N° 110
SÉNAT
SESSION ORDINAIRE DE 2014-2015
Enregistré à la Présidence du Sénat le 20 novembre 2014 |
AVIS
PRÉSENTÉ
au nom de la commission des affaires étrangères, de la défense et des forces armées (1) sur le projet de loi de finances pour 2015 , ADOPTÉ PAR L'ASSEMBLÉE NATIONALE,
TOME IV
AIDE PUBLIQUE AU DÉVELOPPEMENT
Par M. Henri DE RAINCOURT et Mme Hélène CONWAY-MOURET,
Sénateurs.
(1) Cette commission est composée de : M. Jean-Pierre Raffarin , président ; MM. Christian Cambon, Daniel Reiner, Jacques Gautier, Aymeri de Montesquiou, Mmes Josette Durrieu, Michelle Demessine, MM. Xavier Pintat, Gilbert Roger, Robert Hue, Mme Leila Aïchi , vice-présidents ; M. André Trillard, Mmes Hélène Conway-Mouret, Joëlle Garriaud-Maylam, MM. Joël Guerriau, Alain Néri , secrétaires ; MM. Michel Billout, Jean-Marie Bockel, Michel Boutant, Jean-Pierre Cantegrit, Bernard Cazeau, Pierre Charon, Robert del Picchia, Jean-Paul Emorine, Philippe Esnol, Hubert Falco, Bernard Fournier, Jean-Paul Fournier, Jacques Gillot, Mme Éliane Giraud, M. Gaëtan Gorce, Mme Nathalie Goulet, M. Alain Gournac, Mme Sylvie Goy-Chavent, MM. Jean-Pierre Grand, Jean-Noël Guérini, Didier Guillaume, Mme Gisèle Jourda, M. Alain Joyandet, Mme Christiane Kammermann, M. Antoine Karam, Mme Bariza Khiari, MM. Robert Laufoaulu, Jacques Legendre, Jeanny Lorgeoux, Claude Malhuret, Jean-Pierre Masseret, Rachel Mazuir, Christian Namy, Claude Nougein, Philippe Paul, Mme Marie-Françoise Perol-Dumont, MM. Cédric Perrin, Jean-Vincent Placé, Yves Pozzo di Borgo, Henri de Raincourt, Alex Türk . |
Voir les numéros :
Assemblée nationale ( 14 ème législ.) : 2234, 2260 à 2267 et T.A. 420
Sénat : 107 et 108 à 114 (2014-2015)
AVANT-PROPOS
Madame, Monsieur,
Le monde change de manière forte et rapide, son centre de gravité se déplace : l'Asie a connu un développement spectaculaire, l'Afrique décolle.

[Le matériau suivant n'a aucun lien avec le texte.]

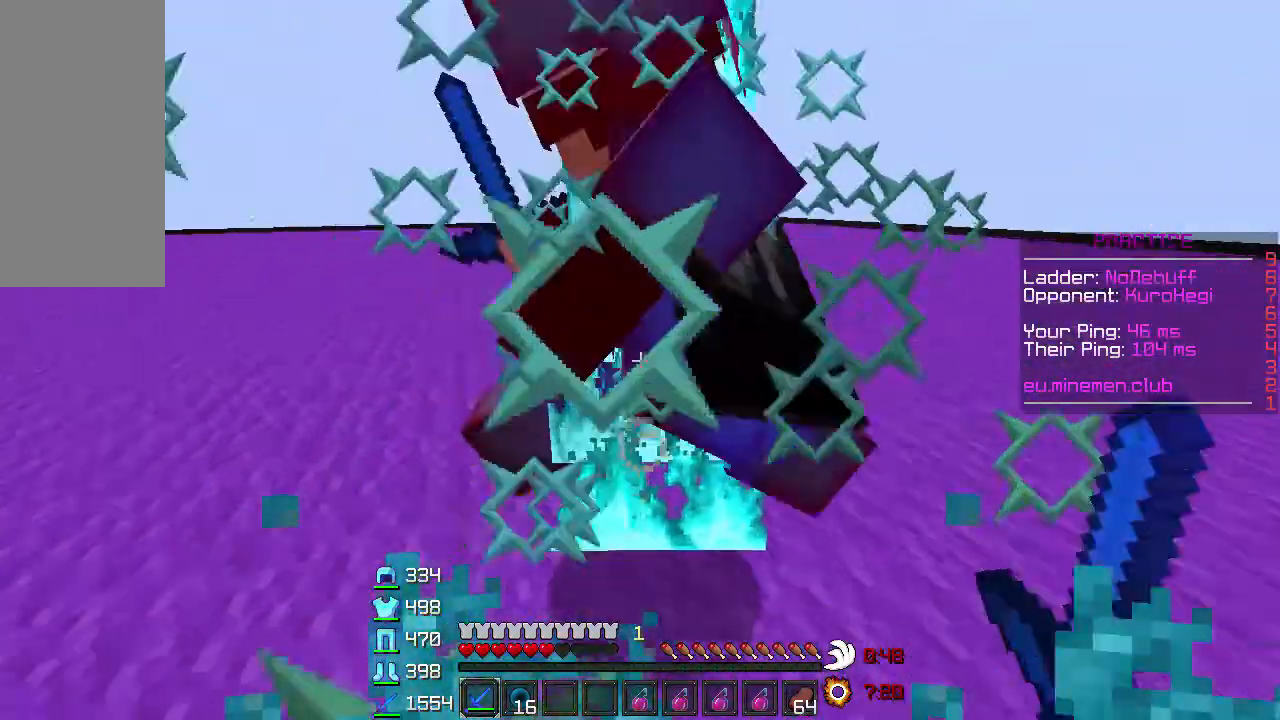
{"keys": ["w"], "mouse": [], "events": [[33, "mouse_left", "up"], [233, "mouse_left", "down"], [467, "mouse_left", "up"]]}
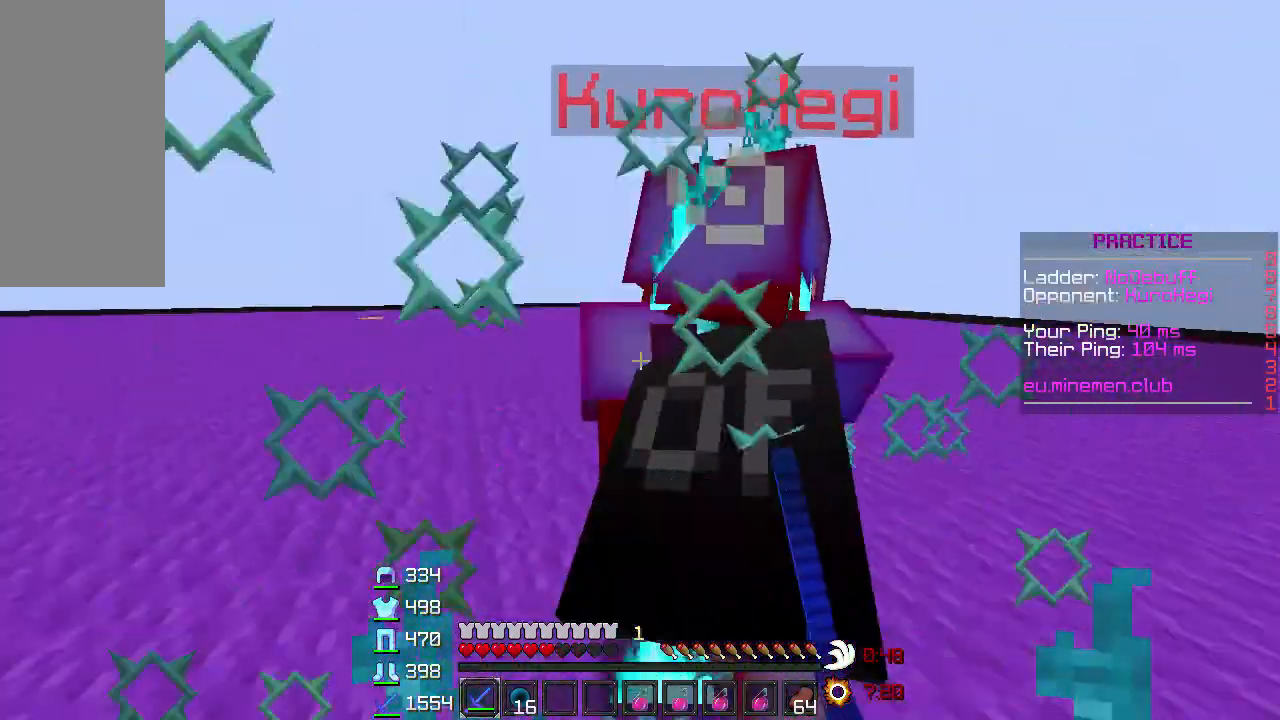
{"keys": ["w"], "mouse": ["left", "right"], "events": [[133, "mouse_left", "down"], [133, "mouse_right", "down"], [267, "mouse_left", "up"], [267, "mouse_right", "up"], [433, "mouse_left", "down"], [433, "mouse_right", "down"]]}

Pourtant, de profondes inégalités persistent et parfois s'amplifient. Si la pauvreté a reculé de manière spectaculaire, le nombre de personnes pauvres reste beaucoup trop élevé.
La politique d'aide au développement demeure donc pleinement d'actualité, même si elle doit s'adapter à ce monde en mutation. Pourtant, avec la crise financière dans les pays développés, la question de savoir si on doit véritablement s'occuper des difficultés des autres quand on est soi-même confronté à d'importants problèmes économiques et sociaux aurait pu surgir. Un récent sondage apporte une réponse, en indiquant que 62 % des Français sont favorables à ce que la France soutienne les pays en développement.
L'année 2015 constitue un important rendez-vous pour la communauté internationale. Quels nouveaux objectifs et moyens d'action se fixer au terme des objectifs du millénaire pour le développement ? Réussirons-nous collectivement, à Paris en décembre prochain, à apporter des réponses décisives au dérèglement climatique ? Comment dessiner ensemble le visage du monde de demain ?
La focalisation sur les questions de développement durable ne doit cependant pas masquer les gigantesques besoins de court terme en matière d'éducation ou de santé. L'aide au développement doit donc aussi continuer de soutenir les services publics offerts aux populations ; c'est l'un des enseignements de la crise sanitaire liée à l'épidémie du virus Ebola.
Si la France peut être fière de la politique qu'elle mène, il n'en est pas moins vrai que la politique de développement subit, comme les autres missions du budget de l'Etat, l'effet des contraintes financières. Ses crédits baissent régulièrement depuis plusieurs années. Cette tendance se poursuit en 2015 et se poursuivra dans la période de la prochaine programmation des finances publiques. Pour autant, le Gouvernement a choisi, dans le projet de loi de finances pour 2015, de préserver au maximum les crédits d'intervention et d'accroître les recettes tirées des financements innovants.
L'aide au développement ne se limite pas aux crédits de la mission qui lui est dédiée. De nombreuses autres politiques publiques, y compris celles menées par d'autres acteurs que l'Etat, comme les collectivités territoriales, contribuent à l'effort de la France. Des acteurs privés y participent également de manière sensible. Mais comme l'ont révélé les crises au Mali ou en République centrafricaine, aucun développement ne peut se concrétiser sans sécurité et, inversement, aucune sécurité ne peut durer sans développement. C'est pourquoi il faut aussi saluer les efforts de la France en matière de sécurité et de protection des populations dans les pays en développement.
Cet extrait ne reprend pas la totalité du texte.